** Dataset records follows **
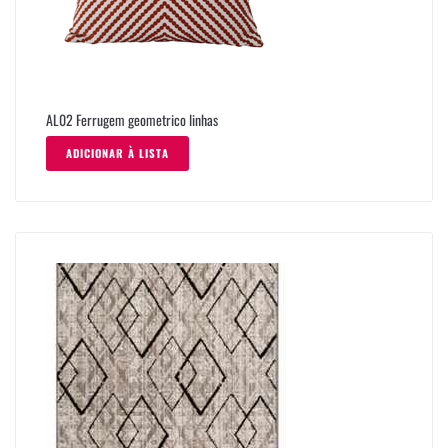
AL02 Ferrugem geometrico linhas
ADICIONAR À LISTA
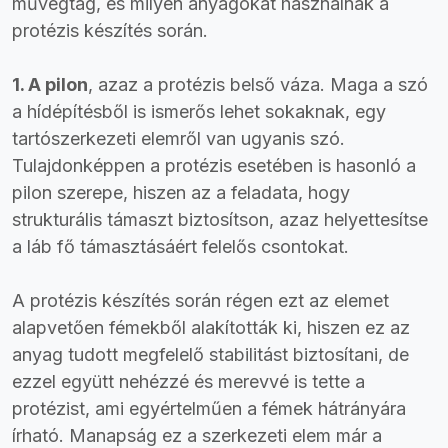
művégtag, és milyen anyagokat használnak a
protézis készítés során.
1. A pilon
, azaz a protézis belső váza. Maga a szó
a hídépítésből is ismerős lehet sokaknak, egy
tartószerkezeti elemről van ugyanis szó.
Tulajdonképpen a protézis esetében is hasonló a
pilon szerepe, hiszen az a feladata, hogy
strukturális támaszt biztosítson, azaz helyettesítse
a láb fő támasztásáért felelős csontokat.
A protézis készítés során régen ezt az elemet
alapvetően fémekből alakították ki, hiszen ez az
anyag tudott megfelelő stabilitást biztosítani, de
ezzel együtt nehézzé és merevvé is tette a
protézist, ami egyértelműen a fémek hátrányára
írható. Manapság ez a szerkezeti elem már a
** End of Dataset records **
Print the text of all the entries above word for word, leaving out the pictures.

AL02 Ferrugem geometrico linhas
ADICIONAR À LISTA
művégtag, és milyen anyagokat használnak a
protézis készítés során.
1. A pilon
, azaz a protézis belső váza. Maga a szó
a hídépítésből is ismerős lehet sokaknak, egy
tartószerkezeti elemről van ugyanis szó.
Tulajdonképpen a protézis esetében is hasonló a
pilon szerepe, hiszen az a feladata, hogy
strukturális támaszt biztosítson, azaz helyettesítse
a láb fő támasztásáért felelős csontokat.
A protézis készítés során régen ezt az elemet
alapvetően fémekből alakították ki, hiszen ez az
anyag tudott megfelelő stabilitást biztosítani, de
ezzel együtt nehézzé és merevvé is tette a
protézist, ami egyértelműen a fémek hátrányára
írható. Manapság ez a szerkezeti elem már a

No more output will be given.